Who could put two and two together? I give you a few examples – the three examples of excellence beyond our normal train of thought – and the first one inspired by God.
August Kekulé
The new understanding of benzene, and hence of all aromatic compounds, proved to be so important for both pure and applied chemistry after 1865 that in 1890 the German Chemical Society organized an elaborate appreciation in Kekulé's honor, celebrating the twenty-fifth anniversary of his first benzene paper. Here Kekulé spoke of the creation of the theory. He said that he had discovered the ring shape of the benzene molecule after having a reverie or day-dream of a snake seizing its own tail This vision, he said, came to him after years of studying the nature of carbon-carbon bonds.

Eratosthenes (276-195 B.C).
He was the Chief Librarian at the Library of Alexandria. One day he read in one of the parchments the simple remark that at local noon on the summer solstice in Syene, the columns made no shadow. Just that … short and simple. Most of us would have glanced over it and gone on to something more trivial or complex.
He argued that if the columns in Alexandria at that exact time also made no shadows, then the earth would be flat, otherwise the earth would be round. On that certain day, he observed that the columns in Alexandria did make shadows. He hired a person to measure the distances between the two towns with a stade, and with the result he calculated the circumference of the earth which was only about 10% in error. Remarkable!
Isaac Newton.
He discovered the Laws of Gravity by putting two and two together. At the time Johannes Kepler was working on the movements of the planets and formulated his three Laws of Planetary Motion, which are still valid today. However, he did not know why those orbits were ellipses.

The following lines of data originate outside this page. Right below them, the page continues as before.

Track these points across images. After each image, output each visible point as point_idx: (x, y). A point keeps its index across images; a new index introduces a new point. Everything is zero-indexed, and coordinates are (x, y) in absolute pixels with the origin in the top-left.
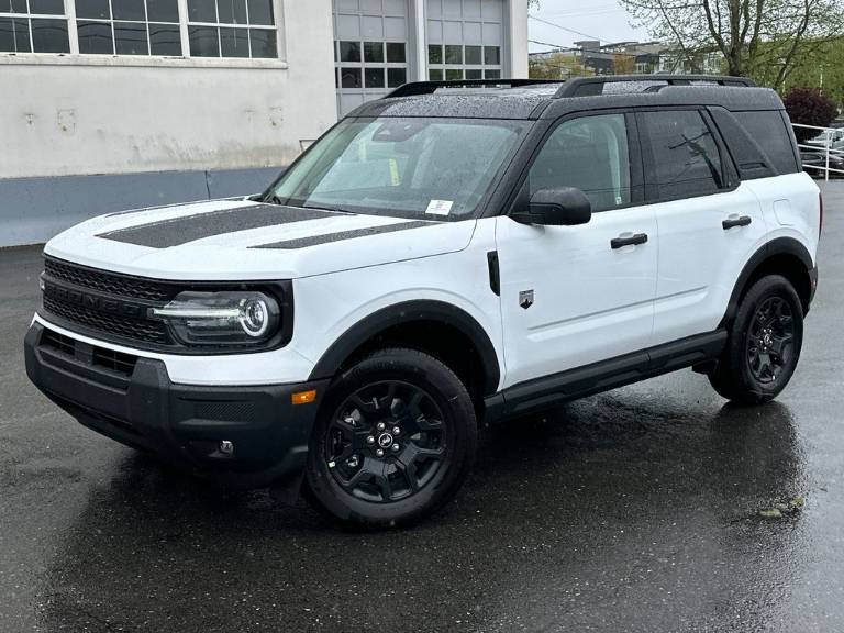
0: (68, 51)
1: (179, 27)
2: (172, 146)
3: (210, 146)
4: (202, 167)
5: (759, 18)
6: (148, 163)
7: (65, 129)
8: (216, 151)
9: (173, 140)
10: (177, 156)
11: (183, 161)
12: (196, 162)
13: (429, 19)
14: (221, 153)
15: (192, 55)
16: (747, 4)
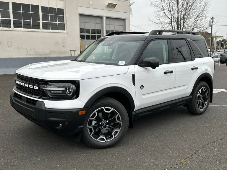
0: (11, 27)
1: (40, 22)
2: (37, 51)
3: (48, 51)
4: (45, 57)
5: (183, 27)
6: (31, 55)
7: (9, 46)
10: (38, 53)
11: (40, 55)
12: (44, 55)
13: (106, 24)
14: (50, 53)
15: (43, 29)
16: (180, 23)
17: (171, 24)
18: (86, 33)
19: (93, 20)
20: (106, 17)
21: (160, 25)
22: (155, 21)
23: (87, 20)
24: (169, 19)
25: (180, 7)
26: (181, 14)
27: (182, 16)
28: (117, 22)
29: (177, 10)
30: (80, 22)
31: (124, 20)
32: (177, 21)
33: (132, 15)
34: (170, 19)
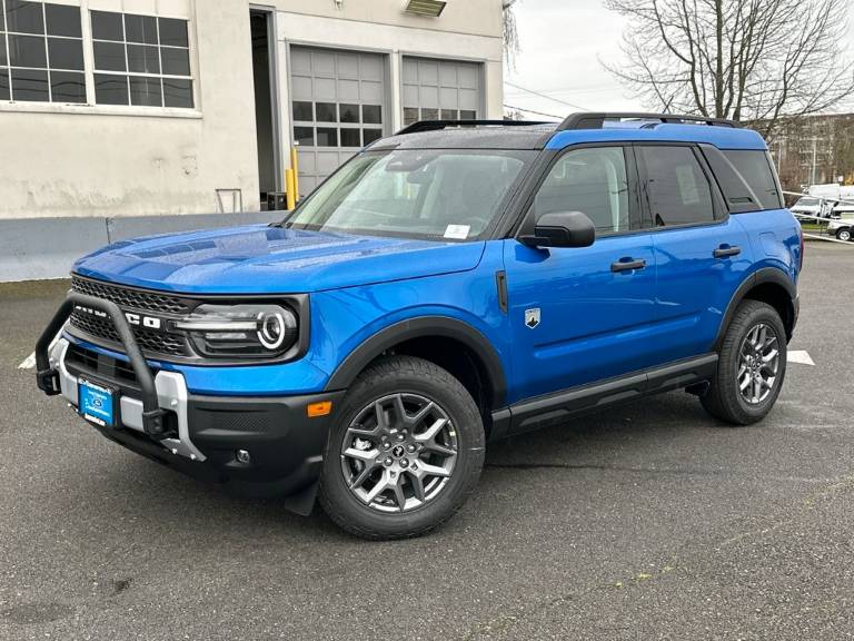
1: (83, 75)
2: (71, 192)
3: (114, 192)
4: (104, 214)
5: (742, 92)
6: (44, 208)
8: (121, 198)
9: (72, 186)
10: (76, 202)
11: (83, 208)
12: (99, 208)
13: (404, 85)
14: (126, 201)
15: (97, 102)
16: (731, 78)
17: (690, 83)
18: (318, 120)
19: (347, 68)
20: (404, 56)
21: (646, 87)
22: (627, 72)
23: (324, 66)
24: (682, 62)
25: (729, 14)
26: (733, 42)
27: (737, 47)
28: (448, 75)
29: (715, 23)
30: (293, 76)
31: (479, 65)
32: (715, 71)
33: (517, 46)
34: (688, 62)
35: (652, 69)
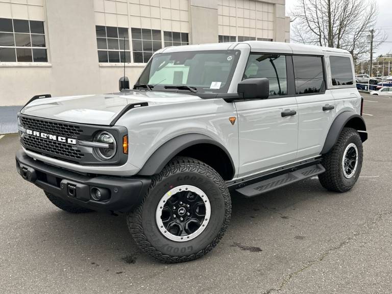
17: (319, 43)
24: (316, 35)
34: (319, 35)
35: (303, 37)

On the other side of the Channel in England, John Flamsteed was Astronomer Royal and had the most accurate and elaborate catalogue of 3000 stars, but he did not know what to do with it.

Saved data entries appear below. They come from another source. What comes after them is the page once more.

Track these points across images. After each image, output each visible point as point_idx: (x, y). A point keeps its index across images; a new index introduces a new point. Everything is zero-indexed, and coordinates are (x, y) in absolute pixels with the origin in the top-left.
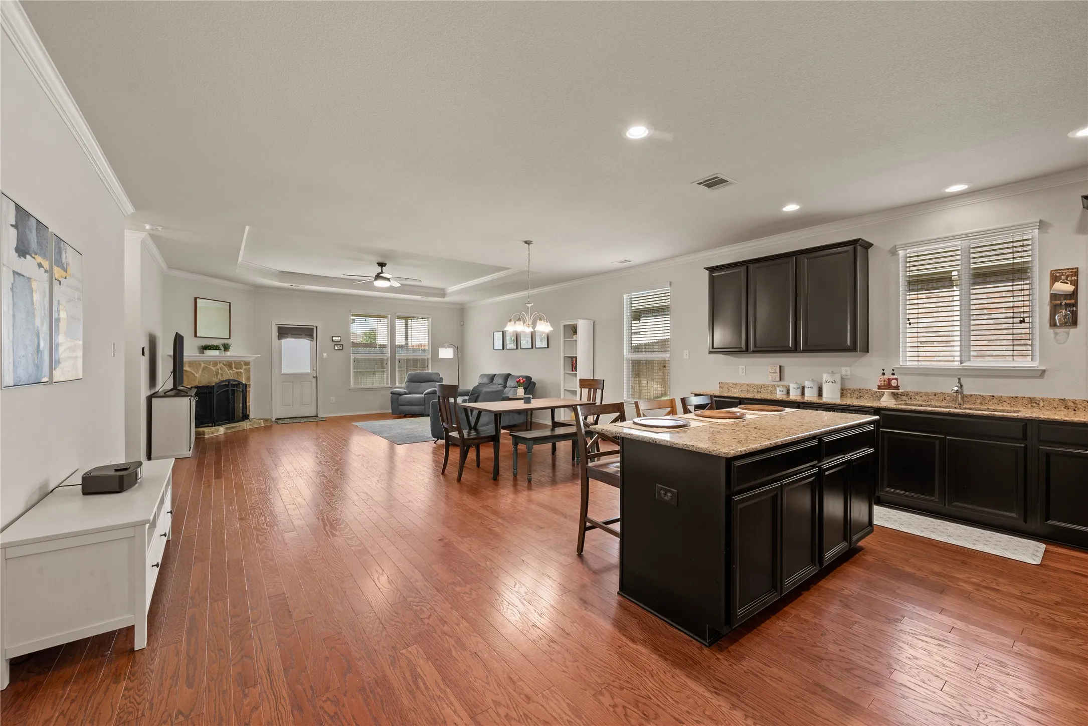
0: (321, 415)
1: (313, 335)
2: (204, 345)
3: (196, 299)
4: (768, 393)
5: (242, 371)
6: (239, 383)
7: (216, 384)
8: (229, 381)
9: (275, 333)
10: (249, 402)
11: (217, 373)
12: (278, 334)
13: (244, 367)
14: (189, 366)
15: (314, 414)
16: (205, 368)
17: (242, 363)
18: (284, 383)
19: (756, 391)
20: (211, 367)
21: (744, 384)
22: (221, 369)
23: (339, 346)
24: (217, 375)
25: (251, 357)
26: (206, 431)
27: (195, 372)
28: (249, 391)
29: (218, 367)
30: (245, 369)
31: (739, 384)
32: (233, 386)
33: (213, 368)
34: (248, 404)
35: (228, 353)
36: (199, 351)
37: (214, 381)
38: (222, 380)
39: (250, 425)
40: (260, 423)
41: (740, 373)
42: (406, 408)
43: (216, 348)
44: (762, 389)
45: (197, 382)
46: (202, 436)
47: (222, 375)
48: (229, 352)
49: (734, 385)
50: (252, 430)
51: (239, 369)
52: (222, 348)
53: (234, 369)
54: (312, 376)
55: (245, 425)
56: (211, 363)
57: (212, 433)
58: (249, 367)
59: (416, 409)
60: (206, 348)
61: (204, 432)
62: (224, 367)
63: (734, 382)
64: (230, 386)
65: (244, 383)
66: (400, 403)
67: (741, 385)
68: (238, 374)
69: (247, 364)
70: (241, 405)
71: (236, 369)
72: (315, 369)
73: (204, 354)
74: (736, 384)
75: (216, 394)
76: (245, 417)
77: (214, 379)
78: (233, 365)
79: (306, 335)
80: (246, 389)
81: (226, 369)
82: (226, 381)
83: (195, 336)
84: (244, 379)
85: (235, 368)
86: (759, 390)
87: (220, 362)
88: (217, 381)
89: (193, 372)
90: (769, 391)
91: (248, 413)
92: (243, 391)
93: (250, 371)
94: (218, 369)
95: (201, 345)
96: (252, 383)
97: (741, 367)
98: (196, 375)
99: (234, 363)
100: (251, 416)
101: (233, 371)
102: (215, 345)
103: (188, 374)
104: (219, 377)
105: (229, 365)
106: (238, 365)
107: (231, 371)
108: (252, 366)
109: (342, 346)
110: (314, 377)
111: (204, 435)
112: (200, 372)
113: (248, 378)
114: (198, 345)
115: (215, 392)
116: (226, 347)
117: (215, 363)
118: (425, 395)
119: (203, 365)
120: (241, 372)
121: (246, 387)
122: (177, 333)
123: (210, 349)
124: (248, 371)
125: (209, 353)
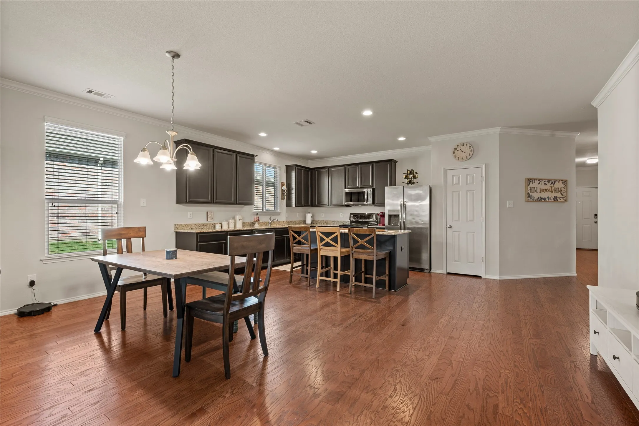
4: (207, 228)
19: (200, 228)
21: (193, 224)
31: (190, 224)
41: (189, 217)
44: (204, 227)
49: (187, 226)
63: (187, 223)
67: (191, 225)
74: (188, 225)
86: (202, 227)
90: (207, 227)
97: (189, 213)
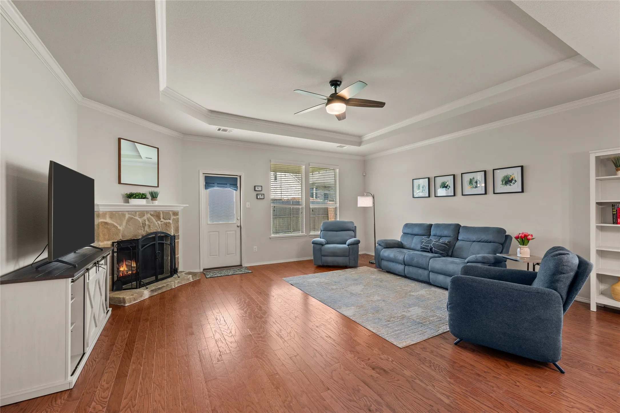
0: (245, 264)
1: (237, 184)
2: (129, 193)
3: (119, 139)
5: (171, 221)
6: (166, 236)
7: (143, 237)
8: (156, 233)
9: (202, 182)
10: (178, 254)
11: (144, 224)
12: (205, 183)
13: (172, 217)
14: (111, 218)
15: (239, 264)
16: (130, 219)
17: (171, 213)
18: (211, 233)
20: (137, 218)
22: (148, 220)
23: (260, 195)
24: (144, 228)
25: (179, 206)
26: (127, 298)
27: (118, 224)
28: (178, 242)
29: (145, 218)
30: (174, 219)
32: (161, 238)
33: (139, 219)
34: (176, 256)
35: (156, 203)
36: (123, 201)
37: (141, 233)
38: (150, 232)
39: (179, 282)
40: (188, 279)
42: (330, 260)
43: (143, 196)
45: (120, 236)
46: (122, 304)
47: (149, 226)
48: (157, 201)
50: (181, 288)
51: (167, 220)
52: (149, 196)
53: (162, 220)
54: (236, 225)
55: (173, 283)
56: (137, 213)
57: (135, 300)
58: (177, 217)
59: (340, 260)
60: (131, 196)
61: (124, 299)
62: (152, 218)
64: (157, 239)
65: (172, 234)
66: (323, 253)
68: (166, 225)
69: (176, 214)
70: (169, 258)
71: (165, 220)
72: (239, 218)
73: (128, 203)
75: (141, 250)
76: (174, 271)
77: (140, 231)
78: (162, 216)
79: (230, 184)
80: (175, 241)
81: (154, 220)
82: (152, 234)
83: (120, 182)
84: (172, 230)
85: (163, 218)
87: (147, 212)
88: (144, 233)
89: (115, 224)
91: (176, 267)
92: (171, 244)
93: (178, 221)
94: (145, 220)
95: (126, 192)
96: (181, 233)
98: (119, 228)
99: (163, 212)
100: (180, 269)
101: (161, 222)
102: (142, 193)
103: (109, 227)
104: (147, 228)
105: (157, 215)
106: (167, 215)
107: (159, 222)
108: (180, 216)
109: (263, 195)
110: (238, 226)
111: (125, 303)
112: (124, 223)
113: (177, 230)
114: (123, 193)
115: (140, 247)
116: (154, 196)
117: (142, 214)
118: (348, 245)
119: (127, 216)
120: (169, 223)
121: (175, 239)
122: (51, 162)
123: (135, 198)
124: (177, 221)
125: (134, 202)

Newton read the article by Kepler, got the catalogue from John Flamsteed (after a fight) and formulated the Laws of Gravity, which are still valid today. Remarkable!
Edwin Hubble.
Edwin Hubble was working on the expansion, contraction and size of the Universe. He knew about Doppler who formulated the theory of the frequency shift of sound waves relative to moving objects.
He argued that the same frequency shift should be observable in light waves. Finding its manifestation in the colour of stars, he calculated the size of the known Universe. WE do not know how accurate that is. Remarkable!
You and I can also apply our mind and put two and two together in a new game of Hide and Seek which transcends the short sightedness of scientists.
For a mere mortal like me, and a very ignorant one at that, I can make no other rational deductions than God had created Himself. It is therefore with humility and wonder that I composed this Ode to God:
O, wondrous God, what happened on the instant you made yourself?
There were no mountains to tremble or thunders to rejoice,
There was no human or angel to bow before and adore you,
Yet the greatest miracle of all was born without a sigh.
Where did you get your raw materials from and on which blue print did you work?
Where did you suffer pain and grief to become so deeply human and compassionate?
Through which fire did you go to temper your love and mercy?
Where did sin try to attach itself to you, that you learned the art of forgiveness?
In which caverns were you born, in the absence of a manger?
And who burned sweet incense to you in adoration? 
Did you think of Adam then already, and was your desire for a friend so great?
That you risked the fall of your Kingdom for the sake of man.
Which darkness and voids did you meet when you opened your eyes?
And did your light illuminate the deepest chasms ever found?
Did the forces of nature combine in your being, with the beauty that they bring?
Or were they nestled in your being waiting for their birth?